## TASK ITEM:
For this listing, the lines between the one holding "right eye: (241, 190)" and the one holding "right hip: (227, 59)", inclusive, must be set down exactly.

## DATA FOR THE TASK:
━━━━
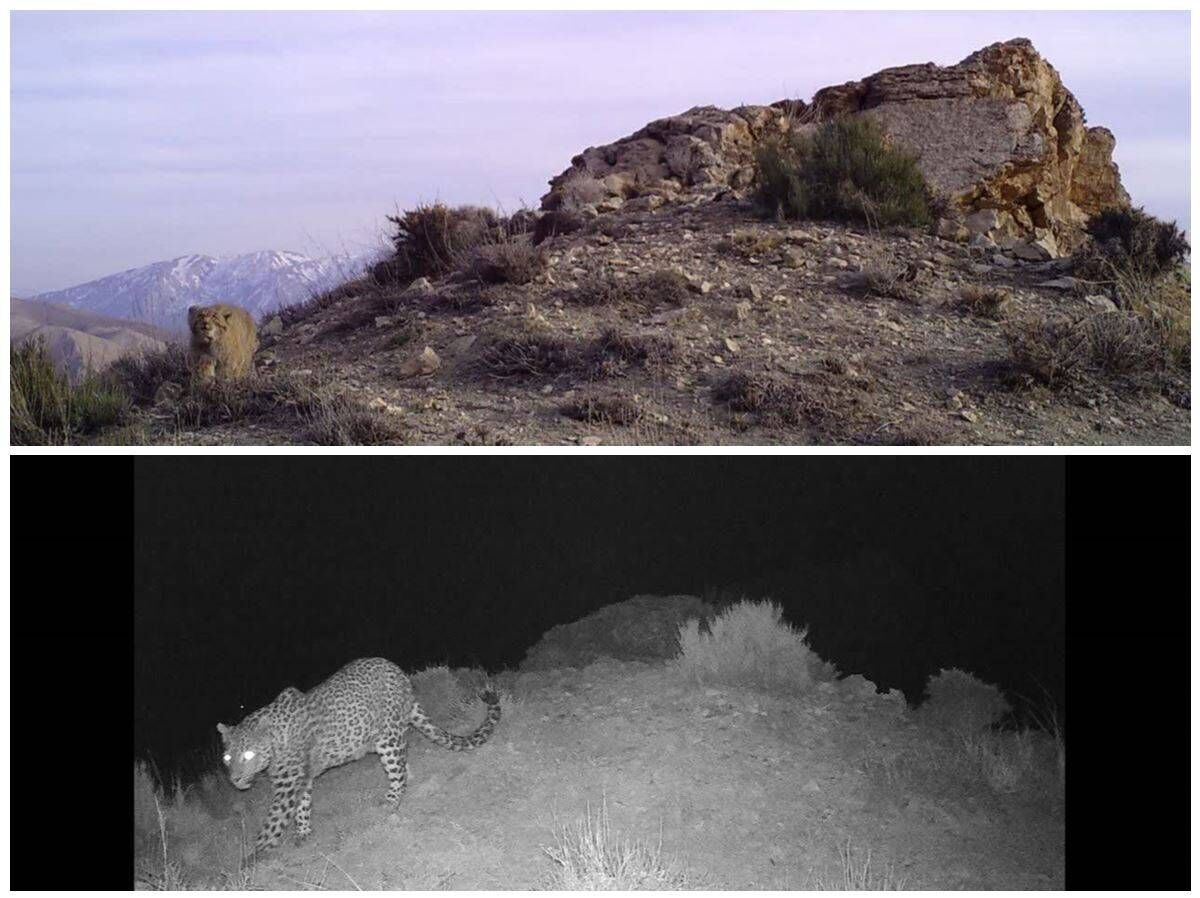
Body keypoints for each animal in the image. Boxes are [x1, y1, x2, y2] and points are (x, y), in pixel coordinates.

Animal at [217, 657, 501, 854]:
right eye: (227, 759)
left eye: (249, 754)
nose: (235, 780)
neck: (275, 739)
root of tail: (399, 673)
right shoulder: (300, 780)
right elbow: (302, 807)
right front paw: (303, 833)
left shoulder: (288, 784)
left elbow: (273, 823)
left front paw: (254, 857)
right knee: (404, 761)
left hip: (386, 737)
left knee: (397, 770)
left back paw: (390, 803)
━━━━
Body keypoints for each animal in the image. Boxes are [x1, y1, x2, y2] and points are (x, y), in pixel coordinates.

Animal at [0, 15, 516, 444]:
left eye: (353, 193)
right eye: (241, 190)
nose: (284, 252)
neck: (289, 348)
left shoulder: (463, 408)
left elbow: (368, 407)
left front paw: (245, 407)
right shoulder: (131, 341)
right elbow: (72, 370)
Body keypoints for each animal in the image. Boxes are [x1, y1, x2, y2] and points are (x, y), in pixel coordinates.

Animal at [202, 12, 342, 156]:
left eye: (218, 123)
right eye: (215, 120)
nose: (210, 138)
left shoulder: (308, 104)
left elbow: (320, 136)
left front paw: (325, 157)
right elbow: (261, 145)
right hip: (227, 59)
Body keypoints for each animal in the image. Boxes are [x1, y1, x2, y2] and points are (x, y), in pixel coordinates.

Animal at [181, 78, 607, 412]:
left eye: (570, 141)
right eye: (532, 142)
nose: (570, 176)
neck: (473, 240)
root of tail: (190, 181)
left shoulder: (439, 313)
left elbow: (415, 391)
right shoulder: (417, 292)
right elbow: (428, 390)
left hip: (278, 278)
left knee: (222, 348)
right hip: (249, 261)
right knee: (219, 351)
━━━━
## OUTPUT OF THE TASK:
right eye: (241, 190)
nose: (284, 252)
neck: (289, 348)
left shoulder: (463, 408)
left elbow: (368, 407)
left front paw: (245, 407)
right shoulder: (131, 341)
right elbow: (72, 370)
Body keypoints for each animal in the image. Boxes are [x1, y1, x2, y2] and points are (x, y), in pixel coordinates.

Animal at [202, 12, 342, 156]:
left eye: (218, 123)
right eye: (215, 120)
nose: (210, 138)
left shoulder: (308, 104)
left elbow: (320, 136)
left front paw: (325, 157)
right elbow: (261, 145)
right hip: (227, 59)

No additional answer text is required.